(Saved entries)

◇ ◇ ◇ ◇ ◇

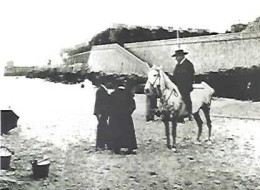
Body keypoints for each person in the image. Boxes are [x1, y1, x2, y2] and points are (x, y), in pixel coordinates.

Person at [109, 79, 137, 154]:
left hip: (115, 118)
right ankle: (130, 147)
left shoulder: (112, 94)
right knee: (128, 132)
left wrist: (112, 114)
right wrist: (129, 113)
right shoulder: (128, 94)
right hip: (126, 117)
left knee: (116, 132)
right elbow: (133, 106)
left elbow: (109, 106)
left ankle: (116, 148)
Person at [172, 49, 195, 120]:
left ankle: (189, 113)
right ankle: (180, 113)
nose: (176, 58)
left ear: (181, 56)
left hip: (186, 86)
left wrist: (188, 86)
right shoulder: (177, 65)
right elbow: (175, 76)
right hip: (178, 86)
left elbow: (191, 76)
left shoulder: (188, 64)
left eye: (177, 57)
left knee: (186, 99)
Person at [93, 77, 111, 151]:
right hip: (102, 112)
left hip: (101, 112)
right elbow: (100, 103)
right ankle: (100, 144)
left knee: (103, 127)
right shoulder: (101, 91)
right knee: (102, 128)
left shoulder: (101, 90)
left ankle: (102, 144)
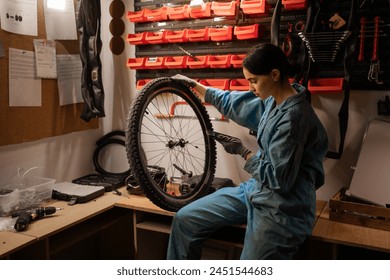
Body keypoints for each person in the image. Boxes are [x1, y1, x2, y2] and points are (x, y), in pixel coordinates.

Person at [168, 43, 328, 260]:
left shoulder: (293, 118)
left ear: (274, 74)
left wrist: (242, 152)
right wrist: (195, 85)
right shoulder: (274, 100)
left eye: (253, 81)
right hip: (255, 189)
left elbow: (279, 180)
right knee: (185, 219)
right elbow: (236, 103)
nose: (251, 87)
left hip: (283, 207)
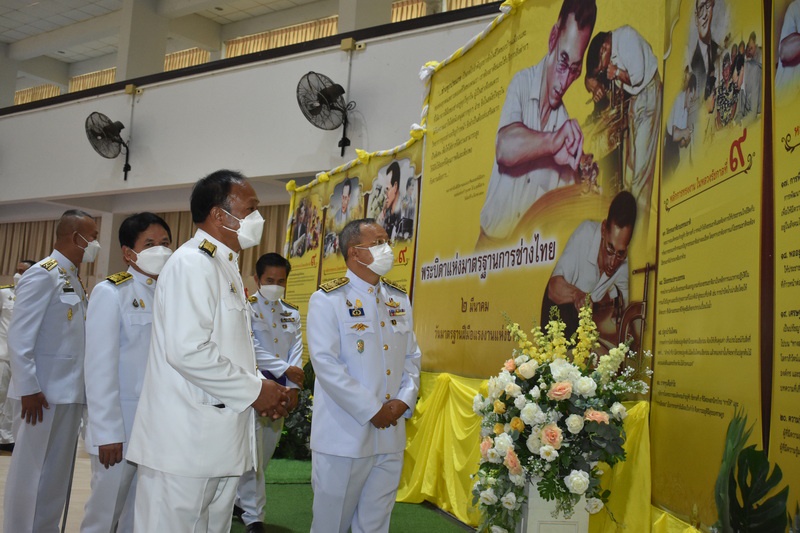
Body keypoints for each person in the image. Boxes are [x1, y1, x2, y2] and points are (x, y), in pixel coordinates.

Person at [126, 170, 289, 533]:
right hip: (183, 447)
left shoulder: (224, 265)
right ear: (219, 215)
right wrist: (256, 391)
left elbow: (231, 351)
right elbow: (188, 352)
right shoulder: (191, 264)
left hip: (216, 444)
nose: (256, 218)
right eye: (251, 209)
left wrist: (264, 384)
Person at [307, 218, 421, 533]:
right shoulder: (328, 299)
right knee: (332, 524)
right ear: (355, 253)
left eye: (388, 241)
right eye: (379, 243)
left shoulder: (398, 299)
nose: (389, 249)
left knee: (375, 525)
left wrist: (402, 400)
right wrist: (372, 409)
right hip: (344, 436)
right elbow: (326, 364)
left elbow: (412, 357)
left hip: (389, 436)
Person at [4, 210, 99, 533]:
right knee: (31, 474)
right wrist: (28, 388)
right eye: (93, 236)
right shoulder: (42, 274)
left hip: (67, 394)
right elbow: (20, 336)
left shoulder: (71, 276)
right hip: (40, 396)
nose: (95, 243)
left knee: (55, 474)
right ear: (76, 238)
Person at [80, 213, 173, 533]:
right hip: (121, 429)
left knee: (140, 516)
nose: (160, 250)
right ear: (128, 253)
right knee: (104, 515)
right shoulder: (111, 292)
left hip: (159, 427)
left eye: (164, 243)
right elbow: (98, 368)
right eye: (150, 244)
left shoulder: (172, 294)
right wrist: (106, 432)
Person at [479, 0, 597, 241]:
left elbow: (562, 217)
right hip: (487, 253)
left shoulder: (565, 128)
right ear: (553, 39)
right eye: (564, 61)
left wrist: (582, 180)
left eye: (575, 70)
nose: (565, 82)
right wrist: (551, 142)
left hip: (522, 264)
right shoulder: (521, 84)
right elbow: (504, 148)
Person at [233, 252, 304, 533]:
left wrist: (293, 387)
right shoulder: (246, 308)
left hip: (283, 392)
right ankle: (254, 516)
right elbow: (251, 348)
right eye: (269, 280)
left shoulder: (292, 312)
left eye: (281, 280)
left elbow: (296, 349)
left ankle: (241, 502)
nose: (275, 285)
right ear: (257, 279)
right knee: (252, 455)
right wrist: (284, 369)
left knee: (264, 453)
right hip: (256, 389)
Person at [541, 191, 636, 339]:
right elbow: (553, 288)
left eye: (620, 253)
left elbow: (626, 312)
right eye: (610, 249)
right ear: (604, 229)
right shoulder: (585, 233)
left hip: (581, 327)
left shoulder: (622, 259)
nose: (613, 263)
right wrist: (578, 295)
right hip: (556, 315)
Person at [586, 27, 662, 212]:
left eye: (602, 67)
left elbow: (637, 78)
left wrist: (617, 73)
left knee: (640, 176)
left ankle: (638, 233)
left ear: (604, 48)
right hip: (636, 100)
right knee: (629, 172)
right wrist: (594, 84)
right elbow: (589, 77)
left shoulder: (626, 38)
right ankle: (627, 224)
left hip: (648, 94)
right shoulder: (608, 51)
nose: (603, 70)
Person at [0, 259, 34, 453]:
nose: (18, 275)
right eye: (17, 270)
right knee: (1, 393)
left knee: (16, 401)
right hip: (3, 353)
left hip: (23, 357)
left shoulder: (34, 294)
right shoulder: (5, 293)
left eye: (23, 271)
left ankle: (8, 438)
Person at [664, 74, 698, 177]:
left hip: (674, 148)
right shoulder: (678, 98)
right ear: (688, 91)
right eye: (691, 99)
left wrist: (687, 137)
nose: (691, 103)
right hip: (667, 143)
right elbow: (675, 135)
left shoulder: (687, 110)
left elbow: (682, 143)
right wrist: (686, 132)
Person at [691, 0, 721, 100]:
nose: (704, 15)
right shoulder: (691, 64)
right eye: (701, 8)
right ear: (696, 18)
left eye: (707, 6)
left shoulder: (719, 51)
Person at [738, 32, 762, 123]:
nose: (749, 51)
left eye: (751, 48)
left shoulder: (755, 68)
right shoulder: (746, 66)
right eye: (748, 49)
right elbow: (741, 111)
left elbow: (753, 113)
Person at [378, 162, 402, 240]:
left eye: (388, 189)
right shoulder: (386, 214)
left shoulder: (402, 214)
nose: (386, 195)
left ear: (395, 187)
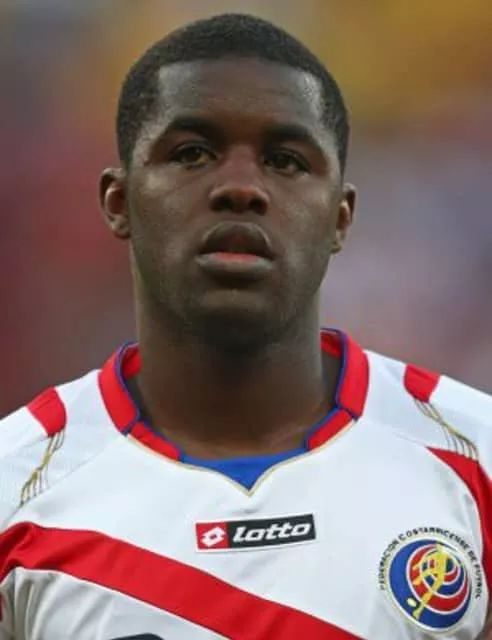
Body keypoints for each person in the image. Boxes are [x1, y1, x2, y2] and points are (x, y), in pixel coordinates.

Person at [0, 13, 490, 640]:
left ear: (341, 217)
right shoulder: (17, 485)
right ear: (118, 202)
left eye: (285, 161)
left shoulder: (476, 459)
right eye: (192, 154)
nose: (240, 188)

◇ ◇ ◇ ◇ ◇

EXERCISE INSTRUCTIONS. The reply must hold each line of the records verbatim and no pictures.

SOLUTION TO THE EXERCISE.
Body keypoints for each person in the image. Boxes are [x1, y1, x2, y2] and points are (x, y), in pixel coordinates.

Person at [109, 79, 137, 154]:
left hip: (115, 118)
right ankle: (130, 147)
left shoulder: (112, 94)
right knee: (128, 132)
left wrist: (112, 114)
right wrist: (129, 113)
right shoulder: (128, 94)
right hip: (126, 117)
left knee: (116, 132)
right elbow: (133, 106)
left elbow: (109, 106)
left ankle: (116, 148)
Person at [172, 49, 195, 120]:
left ankle: (189, 113)
right ankle: (180, 113)
nose: (176, 58)
left ear: (181, 56)
left hip: (186, 86)
left wrist: (188, 86)
right shoulder: (177, 65)
right elbow: (175, 76)
right hip: (178, 86)
left elbow: (191, 76)
left shoulder: (188, 64)
left eye: (177, 57)
left knee: (186, 99)
Person at [93, 77, 111, 151]:
right hip: (102, 112)
left hip: (101, 112)
right elbow: (100, 103)
right ankle: (100, 144)
left knee: (103, 127)
right shoulder: (101, 91)
right knee: (102, 128)
left shoulder: (101, 90)
left ankle: (102, 144)
Body keypoints for each person in the image. Boxes are [x1, y1, x2, y2] and points are (x, y), in pixel coordinates.

Person at [168, 43, 328, 260]:
left shoulder: (293, 118)
left ear: (274, 74)
left wrist: (242, 152)
right wrist: (195, 85)
right shoulder: (274, 100)
left eye: (253, 81)
right hip: (255, 189)
left elbow: (279, 180)
right knee: (185, 219)
right elbow: (236, 103)
nose: (251, 87)
left hip: (283, 207)
Body keypoints for each person in the image. Boxes are [x1, y1, x2, y2] and points are (x, y), in pixel coordinates.

Person at [126, 170, 289, 533]:
right hip: (183, 447)
left shoulder: (224, 265)
right ear: (219, 215)
right wrist: (256, 391)
left elbow: (231, 351)
right elbow: (188, 352)
right shoulder: (191, 264)
left hip: (216, 444)
nose: (256, 218)
right eye: (251, 209)
left wrist: (264, 384)
Person at [307, 218, 421, 533]:
right shoulder: (328, 299)
right knee: (332, 524)
right ear: (355, 253)
left eye: (388, 241)
right eye: (379, 243)
left shoulder: (398, 299)
nose: (389, 249)
left knee: (375, 525)
left wrist: (402, 400)
right wrist: (372, 409)
right hip: (344, 436)
right elbow: (326, 364)
left elbow: (412, 357)
left hip: (389, 436)
Person at [4, 210, 99, 533]:
right knee: (31, 474)
right wrist: (28, 388)
right eye: (93, 236)
right shoulder: (42, 274)
left hip: (67, 394)
right elbow: (20, 336)
left shoulder: (71, 276)
right hip: (40, 396)
nose: (95, 243)
left knee: (55, 474)
right ear: (76, 238)
Person at [80, 213, 173, 533]:
right hip: (121, 429)
left knee: (140, 516)
nose: (160, 250)
right ear: (128, 253)
right knee: (104, 515)
right shoulder: (111, 292)
left hip: (159, 427)
left eye: (164, 243)
right elbow: (98, 368)
right eye: (150, 244)
left shoulder: (172, 294)
right wrist: (106, 432)
Person at [479, 0, 597, 241]:
left elbow: (562, 217)
right hip: (487, 253)
left shoulder: (565, 128)
right ear: (553, 39)
right eye: (564, 61)
left wrist: (582, 180)
left eye: (575, 70)
nose: (565, 82)
right wrist: (551, 142)
left hip: (522, 264)
right shoulder: (521, 84)
right elbow: (504, 148)
Person at [233, 252, 304, 533]:
left wrist: (293, 387)
right shoulder: (246, 308)
left hip: (283, 392)
right ankle: (254, 516)
right elbow: (251, 348)
right eye: (269, 280)
left shoulder: (292, 312)
left eye: (281, 280)
left elbow: (296, 349)
left ankle: (241, 502)
nose: (275, 285)
right ear: (257, 279)
right knee: (252, 455)
right wrist: (284, 369)
left knee: (264, 453)
right hip: (256, 389)
Person at [541, 191, 636, 339]:
right elbow: (553, 288)
left eye: (620, 253)
left elbow: (626, 312)
right eye: (610, 249)
right ear: (604, 229)
right shoulder: (585, 233)
left hip: (581, 327)
left shoulder: (622, 259)
nose: (613, 263)
right wrist: (578, 295)
right hip: (556, 315)
Person at [586, 27, 662, 212]:
left eye: (602, 67)
left elbow: (637, 78)
left wrist: (617, 73)
left knee: (640, 176)
left ankle: (638, 233)
left ear: (604, 48)
right hip: (636, 100)
right knee: (629, 172)
right wrist: (594, 84)
right elbow: (589, 77)
left shoulder: (626, 38)
right ankle: (627, 224)
left hip: (648, 94)
right shoulder: (608, 51)
nose: (603, 70)
Person at [0, 259, 34, 453]:
nose: (18, 275)
right eye: (17, 270)
right knee: (1, 393)
left knee: (16, 401)
right hip: (3, 353)
left hip: (23, 357)
left shoulder: (34, 294)
right shoulder: (5, 293)
left eye: (23, 271)
left ankle: (8, 438)
Person at [664, 74, 698, 177]:
left hip: (674, 148)
right shoulder: (678, 98)
right ear: (688, 91)
right eye: (691, 99)
left wrist: (687, 137)
nose: (691, 103)
right hip: (667, 143)
right elbow: (675, 135)
left shoulder: (687, 110)
left elbow: (682, 143)
right wrist: (686, 132)
Person at [691, 0, 721, 100]:
nose: (704, 15)
right shoulder: (691, 64)
right eye: (701, 8)
right ear: (696, 18)
left eye: (707, 6)
left shoulder: (719, 51)
Person at [738, 32, 762, 123]:
nose: (749, 51)
left eye: (751, 48)
left shoulder: (755, 68)
right shoulder: (746, 66)
right eye: (748, 49)
right elbow: (741, 111)
left elbow: (753, 113)
Person at [378, 162, 402, 240]:
left eye: (388, 189)
right shoulder: (386, 214)
left shoulder: (402, 214)
nose: (386, 195)
left ear: (395, 187)
Body keypoints for each person in the image. Boxes are [x1, y1, x2, y2] and points are (x, y), in pixel coordinates.

Person at [0, 13, 490, 640]:
left ear: (341, 217)
right shoulder: (17, 485)
right ear: (118, 202)
left eye: (285, 161)
left shoulder: (476, 459)
right eye: (192, 154)
nose: (240, 188)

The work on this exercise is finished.